Once the line containing "6 591 19.51" is found in the entries below, restate it and each following line word for word, stopping after the line containing "11 336 3684".

=== Stored entries ===
·····

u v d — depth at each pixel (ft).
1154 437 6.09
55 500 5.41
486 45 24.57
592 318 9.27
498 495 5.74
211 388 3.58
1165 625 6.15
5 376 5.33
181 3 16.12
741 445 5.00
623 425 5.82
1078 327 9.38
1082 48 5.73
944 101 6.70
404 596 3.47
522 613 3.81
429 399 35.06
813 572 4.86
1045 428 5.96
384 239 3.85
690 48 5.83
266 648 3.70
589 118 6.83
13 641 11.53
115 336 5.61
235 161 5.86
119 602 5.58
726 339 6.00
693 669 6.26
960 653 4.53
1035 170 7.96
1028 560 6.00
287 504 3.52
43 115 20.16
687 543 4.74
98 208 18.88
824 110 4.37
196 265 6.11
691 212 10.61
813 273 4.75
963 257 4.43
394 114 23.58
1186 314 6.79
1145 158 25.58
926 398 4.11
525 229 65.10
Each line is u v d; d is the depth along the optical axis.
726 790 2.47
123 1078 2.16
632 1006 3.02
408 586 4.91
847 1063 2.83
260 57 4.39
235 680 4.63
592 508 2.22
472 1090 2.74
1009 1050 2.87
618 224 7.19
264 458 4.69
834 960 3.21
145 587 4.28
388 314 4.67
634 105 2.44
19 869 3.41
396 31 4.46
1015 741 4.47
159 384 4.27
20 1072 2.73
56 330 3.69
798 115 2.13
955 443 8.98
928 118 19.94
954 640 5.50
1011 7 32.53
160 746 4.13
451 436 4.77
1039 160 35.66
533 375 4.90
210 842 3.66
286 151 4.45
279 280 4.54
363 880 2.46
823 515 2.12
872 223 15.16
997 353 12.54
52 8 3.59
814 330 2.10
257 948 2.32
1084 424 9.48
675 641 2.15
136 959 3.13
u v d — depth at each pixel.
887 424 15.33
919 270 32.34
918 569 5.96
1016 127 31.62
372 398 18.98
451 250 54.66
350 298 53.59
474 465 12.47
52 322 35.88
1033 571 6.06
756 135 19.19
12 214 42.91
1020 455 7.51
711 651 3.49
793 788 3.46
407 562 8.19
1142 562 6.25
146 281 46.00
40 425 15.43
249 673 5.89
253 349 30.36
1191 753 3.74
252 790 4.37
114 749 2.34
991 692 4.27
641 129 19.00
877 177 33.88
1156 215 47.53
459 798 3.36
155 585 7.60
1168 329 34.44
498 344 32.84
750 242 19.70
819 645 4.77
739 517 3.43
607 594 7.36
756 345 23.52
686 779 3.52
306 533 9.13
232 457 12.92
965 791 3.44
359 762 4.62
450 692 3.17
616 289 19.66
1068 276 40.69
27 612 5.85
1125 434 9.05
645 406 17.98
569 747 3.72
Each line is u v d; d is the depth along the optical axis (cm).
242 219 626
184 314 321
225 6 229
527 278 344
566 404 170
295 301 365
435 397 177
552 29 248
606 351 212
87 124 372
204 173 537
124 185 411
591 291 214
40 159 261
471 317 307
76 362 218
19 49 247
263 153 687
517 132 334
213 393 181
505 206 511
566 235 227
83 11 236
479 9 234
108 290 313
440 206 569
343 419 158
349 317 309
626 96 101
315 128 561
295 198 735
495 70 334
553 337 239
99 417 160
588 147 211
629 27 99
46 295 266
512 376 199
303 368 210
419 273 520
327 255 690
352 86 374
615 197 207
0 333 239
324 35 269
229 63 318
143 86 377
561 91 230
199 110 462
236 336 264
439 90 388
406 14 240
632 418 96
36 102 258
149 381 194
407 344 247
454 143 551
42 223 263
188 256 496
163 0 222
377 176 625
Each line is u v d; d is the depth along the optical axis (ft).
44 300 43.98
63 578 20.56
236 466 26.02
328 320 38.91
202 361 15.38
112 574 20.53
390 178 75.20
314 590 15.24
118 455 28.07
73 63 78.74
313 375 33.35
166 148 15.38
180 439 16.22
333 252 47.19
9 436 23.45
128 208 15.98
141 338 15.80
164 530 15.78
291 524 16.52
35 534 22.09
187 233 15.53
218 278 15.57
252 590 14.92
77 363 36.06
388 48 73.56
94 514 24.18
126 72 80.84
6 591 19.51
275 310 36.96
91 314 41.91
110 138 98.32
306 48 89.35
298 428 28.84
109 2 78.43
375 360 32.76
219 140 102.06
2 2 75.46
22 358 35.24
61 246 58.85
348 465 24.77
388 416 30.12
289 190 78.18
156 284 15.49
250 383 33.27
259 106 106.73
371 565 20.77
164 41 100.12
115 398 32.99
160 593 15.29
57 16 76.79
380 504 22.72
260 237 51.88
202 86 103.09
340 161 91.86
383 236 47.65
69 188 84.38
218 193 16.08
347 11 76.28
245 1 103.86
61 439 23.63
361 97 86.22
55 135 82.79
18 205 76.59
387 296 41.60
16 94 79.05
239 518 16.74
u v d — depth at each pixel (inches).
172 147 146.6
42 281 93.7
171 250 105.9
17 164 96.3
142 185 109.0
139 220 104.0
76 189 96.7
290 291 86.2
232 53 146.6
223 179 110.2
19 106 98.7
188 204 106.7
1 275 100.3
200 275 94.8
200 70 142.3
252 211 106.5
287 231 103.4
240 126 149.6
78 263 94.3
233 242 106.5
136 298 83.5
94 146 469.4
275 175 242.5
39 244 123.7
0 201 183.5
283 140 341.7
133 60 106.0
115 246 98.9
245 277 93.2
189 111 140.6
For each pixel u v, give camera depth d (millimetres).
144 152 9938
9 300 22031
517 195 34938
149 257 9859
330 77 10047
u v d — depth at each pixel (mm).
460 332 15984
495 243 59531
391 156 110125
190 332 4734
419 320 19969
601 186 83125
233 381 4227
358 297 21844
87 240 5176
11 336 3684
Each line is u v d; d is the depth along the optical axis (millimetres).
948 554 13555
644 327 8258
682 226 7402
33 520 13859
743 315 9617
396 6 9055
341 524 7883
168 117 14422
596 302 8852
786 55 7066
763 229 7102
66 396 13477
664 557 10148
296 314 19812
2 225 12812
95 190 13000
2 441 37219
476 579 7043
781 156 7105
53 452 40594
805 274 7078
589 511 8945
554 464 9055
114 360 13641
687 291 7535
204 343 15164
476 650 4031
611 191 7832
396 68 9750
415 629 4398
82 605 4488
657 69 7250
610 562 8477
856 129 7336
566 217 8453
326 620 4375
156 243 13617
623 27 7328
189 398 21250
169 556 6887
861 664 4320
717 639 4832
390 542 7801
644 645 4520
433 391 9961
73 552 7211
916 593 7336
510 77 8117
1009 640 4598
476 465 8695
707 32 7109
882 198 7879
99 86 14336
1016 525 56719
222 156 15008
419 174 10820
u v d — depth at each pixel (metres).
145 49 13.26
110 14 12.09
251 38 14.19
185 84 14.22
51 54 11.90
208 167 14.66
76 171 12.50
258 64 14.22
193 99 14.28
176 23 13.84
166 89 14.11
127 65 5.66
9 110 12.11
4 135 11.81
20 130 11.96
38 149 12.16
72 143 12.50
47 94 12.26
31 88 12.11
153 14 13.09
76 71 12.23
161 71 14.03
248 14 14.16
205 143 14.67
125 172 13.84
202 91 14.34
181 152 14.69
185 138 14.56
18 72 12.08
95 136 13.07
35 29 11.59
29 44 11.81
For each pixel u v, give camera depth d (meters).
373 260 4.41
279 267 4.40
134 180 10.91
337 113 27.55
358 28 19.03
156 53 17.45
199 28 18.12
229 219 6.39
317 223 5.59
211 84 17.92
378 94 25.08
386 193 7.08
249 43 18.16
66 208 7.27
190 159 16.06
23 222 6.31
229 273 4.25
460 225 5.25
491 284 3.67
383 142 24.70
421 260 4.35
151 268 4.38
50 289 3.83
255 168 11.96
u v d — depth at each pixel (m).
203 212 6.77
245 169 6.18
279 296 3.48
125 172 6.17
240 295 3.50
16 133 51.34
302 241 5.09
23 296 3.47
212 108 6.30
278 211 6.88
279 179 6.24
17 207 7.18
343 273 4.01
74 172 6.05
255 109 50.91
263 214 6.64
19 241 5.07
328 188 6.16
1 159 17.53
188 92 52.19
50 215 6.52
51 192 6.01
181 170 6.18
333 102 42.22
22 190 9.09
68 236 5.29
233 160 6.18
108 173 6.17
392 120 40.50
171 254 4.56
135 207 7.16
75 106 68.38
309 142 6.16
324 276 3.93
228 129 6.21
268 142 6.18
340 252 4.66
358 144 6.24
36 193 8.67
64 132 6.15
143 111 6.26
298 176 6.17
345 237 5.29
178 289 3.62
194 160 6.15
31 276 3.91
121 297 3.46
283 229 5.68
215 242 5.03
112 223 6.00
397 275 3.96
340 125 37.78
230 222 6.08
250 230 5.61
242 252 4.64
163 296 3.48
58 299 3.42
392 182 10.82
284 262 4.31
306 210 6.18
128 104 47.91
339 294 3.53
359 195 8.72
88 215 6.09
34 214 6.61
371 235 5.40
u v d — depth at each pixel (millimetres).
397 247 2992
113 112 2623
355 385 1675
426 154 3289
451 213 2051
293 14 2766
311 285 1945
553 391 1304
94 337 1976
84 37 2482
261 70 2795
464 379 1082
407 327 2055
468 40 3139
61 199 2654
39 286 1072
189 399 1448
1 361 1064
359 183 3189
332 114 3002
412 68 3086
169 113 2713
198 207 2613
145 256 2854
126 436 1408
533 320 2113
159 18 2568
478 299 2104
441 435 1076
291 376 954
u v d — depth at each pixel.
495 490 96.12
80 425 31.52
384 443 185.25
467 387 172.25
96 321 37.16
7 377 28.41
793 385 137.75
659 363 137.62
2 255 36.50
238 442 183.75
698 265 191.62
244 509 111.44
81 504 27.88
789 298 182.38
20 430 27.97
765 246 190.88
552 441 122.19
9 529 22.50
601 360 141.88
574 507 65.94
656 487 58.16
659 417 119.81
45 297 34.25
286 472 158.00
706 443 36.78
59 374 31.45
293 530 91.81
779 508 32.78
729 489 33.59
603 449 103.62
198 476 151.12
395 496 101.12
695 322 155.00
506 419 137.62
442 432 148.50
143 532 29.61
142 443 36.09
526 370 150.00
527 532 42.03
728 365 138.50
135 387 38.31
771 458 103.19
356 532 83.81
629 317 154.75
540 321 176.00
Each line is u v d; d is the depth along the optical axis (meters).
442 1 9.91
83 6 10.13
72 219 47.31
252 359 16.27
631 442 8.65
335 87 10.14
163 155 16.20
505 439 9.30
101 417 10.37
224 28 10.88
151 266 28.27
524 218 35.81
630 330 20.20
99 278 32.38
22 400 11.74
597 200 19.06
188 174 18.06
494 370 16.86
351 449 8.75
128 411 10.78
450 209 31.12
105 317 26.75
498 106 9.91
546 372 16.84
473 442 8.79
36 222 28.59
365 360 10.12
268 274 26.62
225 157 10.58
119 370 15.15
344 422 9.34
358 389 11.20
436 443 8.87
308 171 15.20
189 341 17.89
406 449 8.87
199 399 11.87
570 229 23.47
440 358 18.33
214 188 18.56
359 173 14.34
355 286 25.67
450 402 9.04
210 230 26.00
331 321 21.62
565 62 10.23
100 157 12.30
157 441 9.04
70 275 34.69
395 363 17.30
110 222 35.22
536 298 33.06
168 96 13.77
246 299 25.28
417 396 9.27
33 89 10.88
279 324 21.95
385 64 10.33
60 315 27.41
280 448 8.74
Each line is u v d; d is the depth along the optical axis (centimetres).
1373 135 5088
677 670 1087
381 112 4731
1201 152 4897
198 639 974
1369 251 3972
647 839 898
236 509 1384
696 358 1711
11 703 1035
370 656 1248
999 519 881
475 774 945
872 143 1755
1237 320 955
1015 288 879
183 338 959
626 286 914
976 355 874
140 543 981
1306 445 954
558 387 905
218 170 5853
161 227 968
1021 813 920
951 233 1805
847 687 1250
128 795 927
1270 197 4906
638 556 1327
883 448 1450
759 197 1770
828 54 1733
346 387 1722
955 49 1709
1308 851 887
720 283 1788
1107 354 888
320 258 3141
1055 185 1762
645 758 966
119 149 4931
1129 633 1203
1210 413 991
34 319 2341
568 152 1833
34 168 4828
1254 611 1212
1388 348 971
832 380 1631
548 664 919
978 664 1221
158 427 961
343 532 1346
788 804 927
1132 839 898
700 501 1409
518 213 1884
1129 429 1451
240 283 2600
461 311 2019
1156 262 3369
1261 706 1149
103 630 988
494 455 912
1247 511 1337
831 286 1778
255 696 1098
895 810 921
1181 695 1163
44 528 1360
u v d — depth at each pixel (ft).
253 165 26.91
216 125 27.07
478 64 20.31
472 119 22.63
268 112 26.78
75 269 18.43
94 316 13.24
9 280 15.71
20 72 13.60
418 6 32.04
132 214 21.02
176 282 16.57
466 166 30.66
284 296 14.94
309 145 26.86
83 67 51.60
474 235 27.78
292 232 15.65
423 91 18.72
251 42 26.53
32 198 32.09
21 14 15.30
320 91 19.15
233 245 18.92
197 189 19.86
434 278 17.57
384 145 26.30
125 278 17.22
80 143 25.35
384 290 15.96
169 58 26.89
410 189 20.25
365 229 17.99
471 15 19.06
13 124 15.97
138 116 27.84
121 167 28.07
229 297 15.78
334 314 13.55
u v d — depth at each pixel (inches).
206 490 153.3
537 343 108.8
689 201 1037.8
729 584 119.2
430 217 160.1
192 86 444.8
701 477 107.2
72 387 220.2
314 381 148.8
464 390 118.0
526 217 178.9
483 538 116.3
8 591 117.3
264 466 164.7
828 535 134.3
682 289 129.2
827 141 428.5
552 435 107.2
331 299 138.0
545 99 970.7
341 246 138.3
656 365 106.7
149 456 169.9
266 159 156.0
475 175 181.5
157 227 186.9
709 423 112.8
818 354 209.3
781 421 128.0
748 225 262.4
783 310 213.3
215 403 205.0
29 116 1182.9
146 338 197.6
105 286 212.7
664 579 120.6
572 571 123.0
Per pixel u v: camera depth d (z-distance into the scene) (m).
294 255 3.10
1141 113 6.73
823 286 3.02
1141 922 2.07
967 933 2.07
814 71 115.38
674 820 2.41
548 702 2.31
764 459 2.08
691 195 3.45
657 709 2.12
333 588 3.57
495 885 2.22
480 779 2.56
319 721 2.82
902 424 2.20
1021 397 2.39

·····

=== EXERCISE SOLUTION ===
6 591 19.51
275 310 36.96
91 314 41.91
110 138 98.32
306 48 89.35
298 428 28.84
109 2 78.43
375 360 32.76
219 140 102.06
2 2 75.46
22 358 35.24
61 246 58.85
348 465 24.77
388 416 30.12
289 190 78.18
156 284 15.49
250 383 33.27
259 106 106.73
371 565 20.77
164 41 100.12
115 398 32.99
160 593 15.29
57 16 76.79
380 504 22.72
260 237 51.88
202 86 103.09
340 161 91.86
383 236 47.65
69 188 84.38
218 193 16.08
347 11 76.28
245 1 103.86
61 439 23.63
361 97 86.22
55 135 82.79
18 205 76.59
387 296 41.60
16 94 79.05
239 518 16.74
u v d — depth at each pixel (inches).
172 147 146.6
42 281 93.7
171 250 105.9
17 164 96.3
142 185 109.0
139 220 104.0
76 189 96.7
290 291 86.2
232 53 146.6
223 179 110.2
19 106 98.7
188 204 106.7
1 275 100.3
200 275 94.8
200 70 142.3
252 211 106.5
287 231 103.4
240 126 149.6
78 263 94.3
233 242 106.5
136 298 83.5
94 146 469.4
275 175 242.5
39 244 123.7
0 201 183.5
283 140 341.7
133 60 106.0
115 246 98.9
245 277 93.2
189 111 140.6
For each pixel u v, give camera depth d (millimetres).
144 152 9938
9 300 22031
517 195 34938
149 257 9859
330 77 10047
u v d — depth at each pixel (mm).
460 332 15984
495 243 59531
391 156 110125
190 332 4734
419 320 19969
601 186 83125
233 381 4227
358 297 21844
87 240 5176
11 336 3684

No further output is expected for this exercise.